The Milken Pardon and the Trump Connection?
There's something really surreal about Donald Trump's pardon of Michael Milken. Trump and Milken were (with Ivan Boesky) the leading symbols of the excesses of capitalism in the 1980s. And here we are today.
It seems that whatever Trump does, there's always a previous Trump tweet or quotation, and this time doesn't disappoint. Here's what a certain Donald J. Trump was quoted in 1990 in the NY Times regarding Milken's jail sentence:
"It's a very tough sentence. When you see that muggers and murders don't get as hard a sentence, it seems very tough. It may serve as a deterrent. If it does, then it will be a wise sentence."
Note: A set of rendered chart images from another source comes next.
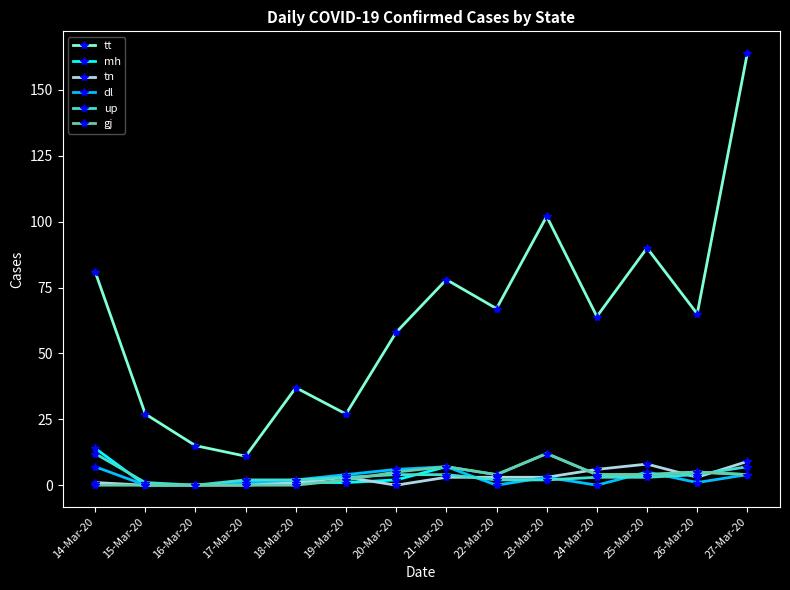

True or false: mh has more than 1 points higher than both neighbors.

True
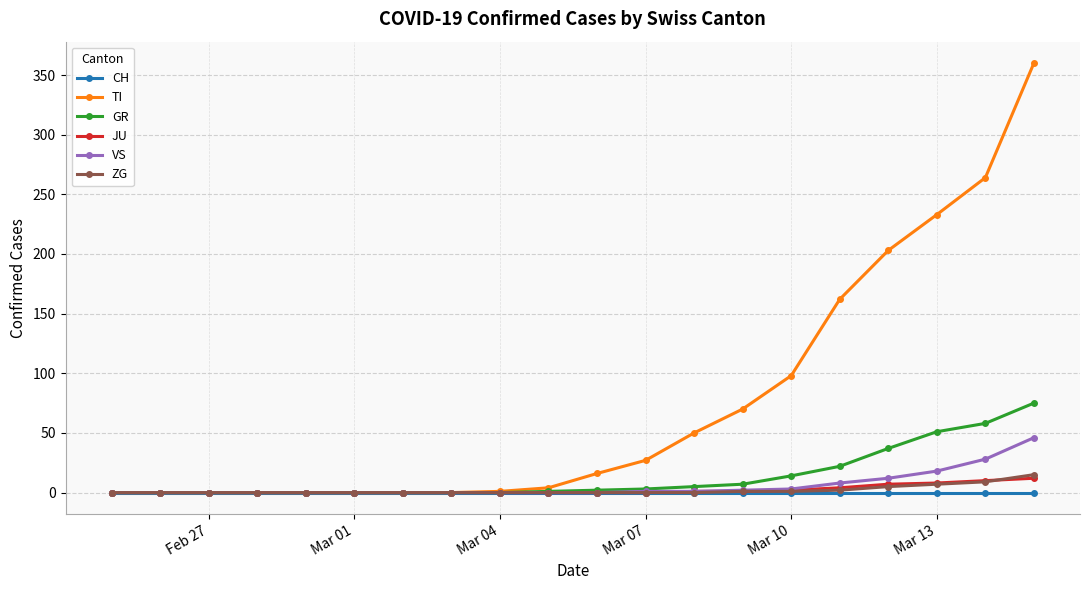

Does the chart display data point markers on the line(s)?

Yes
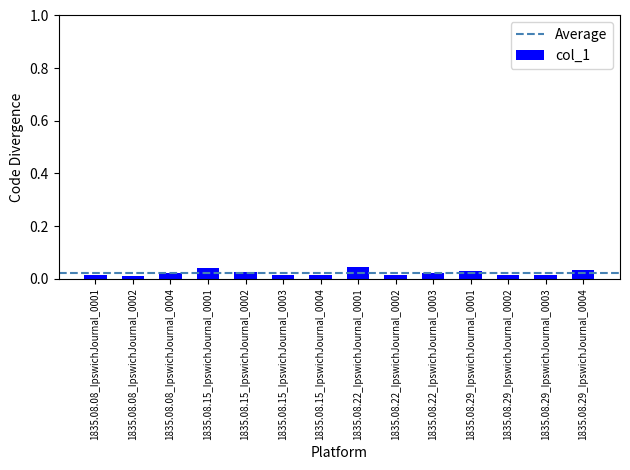

Count the number of categories in the chart.

14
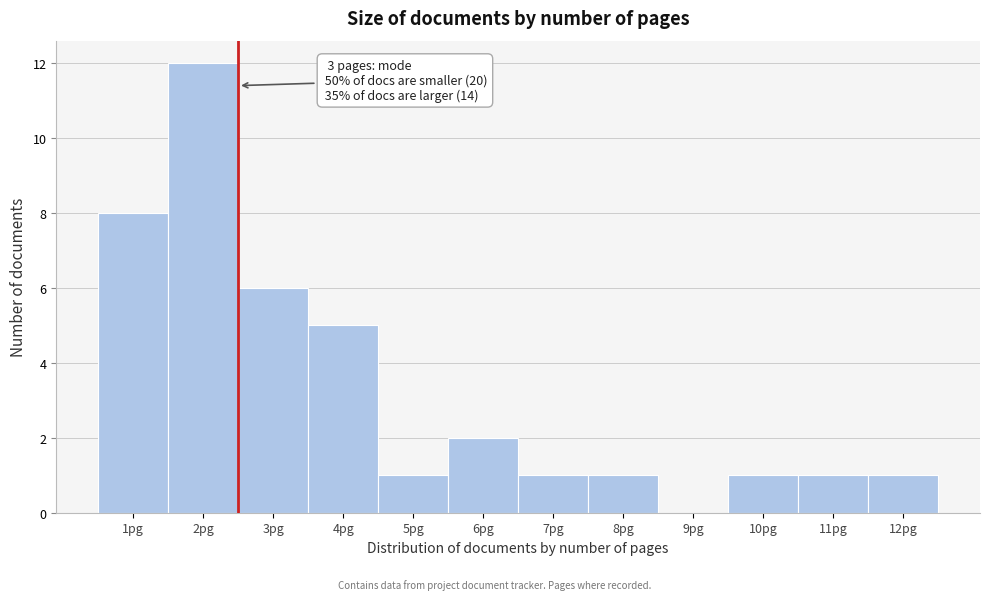

Reading left to right, what are all the values shown in this chart?

1pg=8	2pg=12	3pg=6	4pg=5	5pg=1	6pg=2	7pg=1	8pg=1	9pg=0	10pg=1	11pg=1	12pg=1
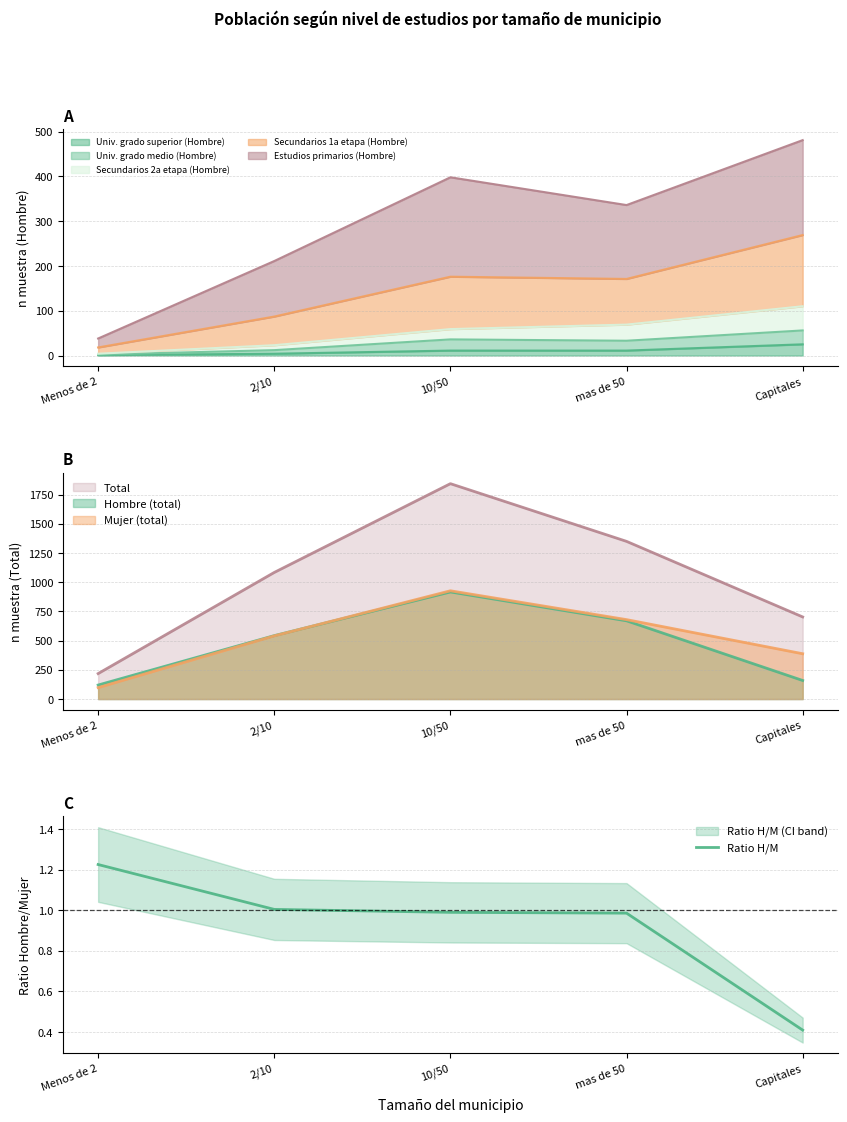

True or false: there are more than 1 points higher than both neighbors.

False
In fairness to Trump, it's hard to see Milken's prosecution as having served as a much of a deterrent. But then, Milken went to jail for the wrong thing. He ended up pleading guilty to some (relatively minor) securities law infractions involving inaccurate securities filings in a case brought by the US Attorney Rudolf Guiliani (!). Milken was never prosecuted for his much more serious and complicated wrong-doing.
The FDIC under William Seidman was hot on Milken's heels about this daisy-chain (in which a number of insolvent S&Ls were involved as buyers and sellers) when Milken pleaded guilty. The FDIC ended up with a civil settlement, but the criminal prosecution really ought to have been on the FDIC's theory. The result is that we never really got the full truth about exactly what Milken was up to. And although Milken paid a hefty fine, he also kept a heckuva lot of money. (Full disclosure: I benefitted indirectly from his largess in a job I had during graduate school.)
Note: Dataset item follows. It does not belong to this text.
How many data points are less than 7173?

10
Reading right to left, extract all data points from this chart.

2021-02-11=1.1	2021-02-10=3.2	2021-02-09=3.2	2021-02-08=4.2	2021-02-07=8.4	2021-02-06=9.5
I ended up digging into this history a bit several years back when researching the history of the collateralized debt obligation (CDO), which turns out to have its origins in a Milken deal. Milken had total control over the trading portfolio of Executive Life, a large California life insurance company. Executive Life had one of the largest holdings of junk bonds in the world. In order to make Executive Life's books look better to its regulators, Milken contrived to have Executive Life securitize a set of junk bonds. The securitization (the CDO) produced both some higher grade securities and some crappier crap. But because the regulatory treatment was binary—crap or not crap—it didn't matter how crappy the crap was. At least until the regulator wised up and forced Executive Life to unwind the deal as it was collapsing. So we have Michael Milken indirectly to blame for the 2008 financial crisis. As the late Lynn Stout remarked to me after hearing this tale, "Milken was the financial patient zero."
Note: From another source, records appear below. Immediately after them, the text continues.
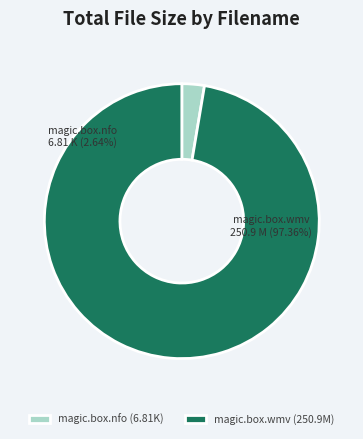

Rank the categories by value from highest to lowest.

ktr.km.11.12.15.the.magic.box.wmv, ktr.km.11.12.15.the.magic.box.nfo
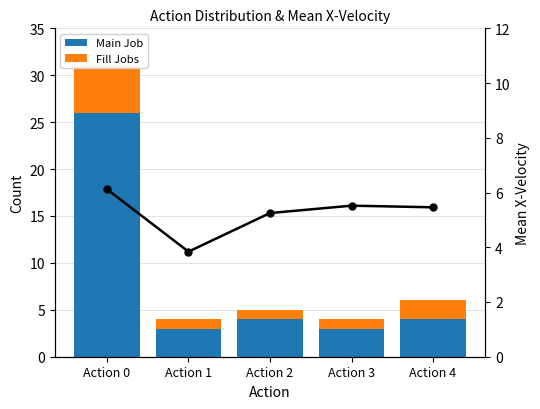

True or false: Mean X-Velocity has a value of 3.8 at Action 1.

True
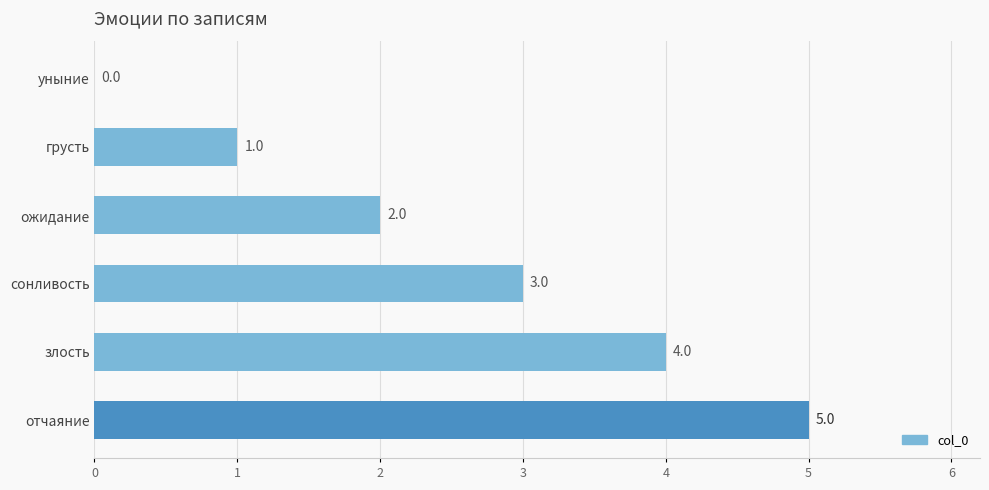

How many values are between 1 and 4?

4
Now of course there's a Donald Trump angle to all this. In 1990, Executive Life sued Milken's firm, Drexel Burnham Lambert, Merv Griffin, and Donald Trump for allegedly engaging in a scheme to inflate the value of some junk bonds related to a hotel property. All I've seen is a news story about the suit; the pleadings could be quite interesting, but the very fact of the suit suggests that Trump is not entirely arm's length from Milken.